The DTCC is driving ahead with its ambitious vision of creating an integrated STP infrastructure for OTC derivatives that spans the full back office value chain from affirmation and confirmation through to lifecycle management and settlement.

"We saw a tremendous opportunity to leverage the data fl owing through the Deriv/Serv confirmation engine, which captures all the key data fields required to support a derivatives transaction over its lifecycle, to develop a number of additional centralised services for the market," says Frank de Maria, DTCC managing director responsible for Deriv/SERV's TIW.

"That was the driver behind the Trade Information Warehouse (TIW)," he adds.

The TIW holds a ‘golden copy' of every transaction confirmed through Deriv/Serv and allows users to reconcile to a central source rather than to multiple counterparties.

"Creating that central information hub is just the first step in the vision - there is no end to the services that can be provided on the back of the TIW," says de Maria.
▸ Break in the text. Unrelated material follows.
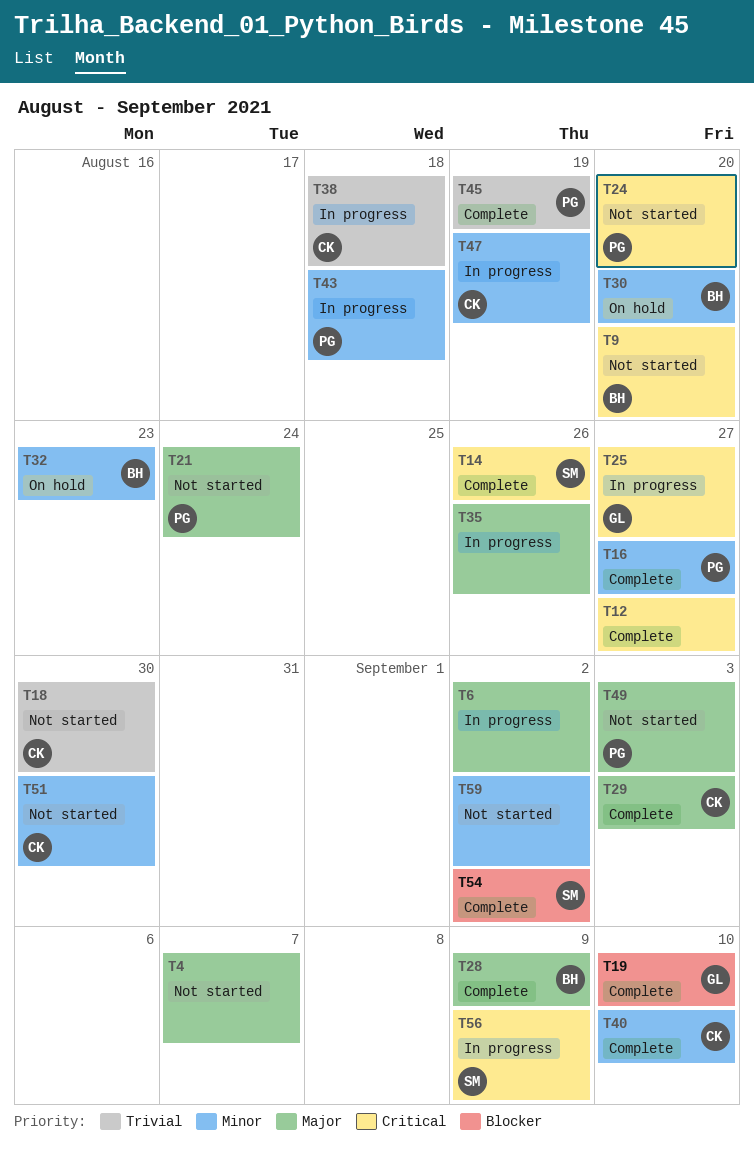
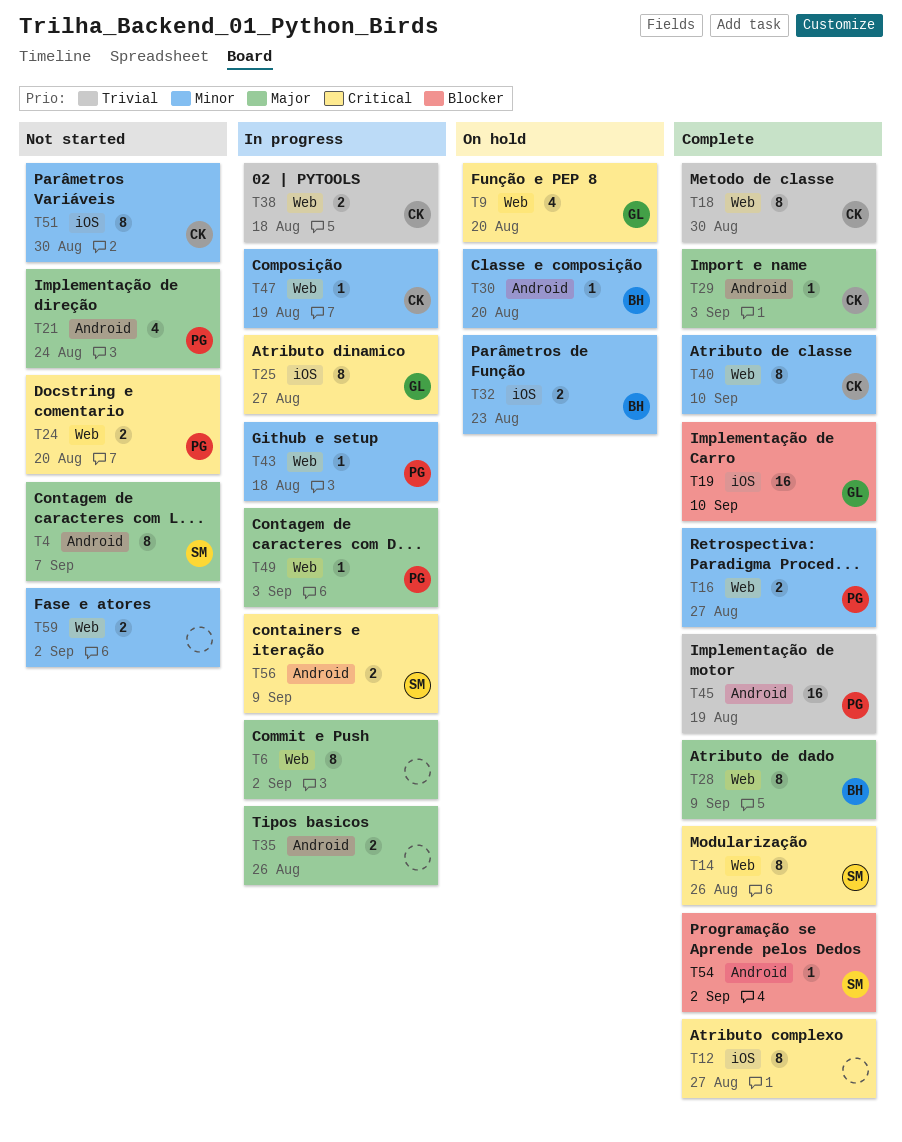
T4, owner: none -> SM
T9, status: Not started -> On hold
T9, owner: BH -> GL
T18, status: Not started -> Complete
T49, status: Not started -> In progress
"For example, calculating the settlement amounts for a CDS is simple math if you have access to all the relevant trade records," says de Maria.

The DTCC has now teamed up with CLS Bank to develop a central settlement service for contracts housed in the TIW. The service went live with a selection of sell-side institutions in December 2007, but de Maria says buy-side firms are also seeing the benefits.

"We are calculating the settlement amounts for all the contracts housed in the TIW and making those available to all our counterparties irrespective of whether or not they are part of central settlement.

"This means that buy-side clients now have an independent source to confirm the calculation amounts being provided by the dealer," he adds.

The industry as a whole will enter a new world of automated lifecycle management when central settlement is finally opened up to the buy-side later this year.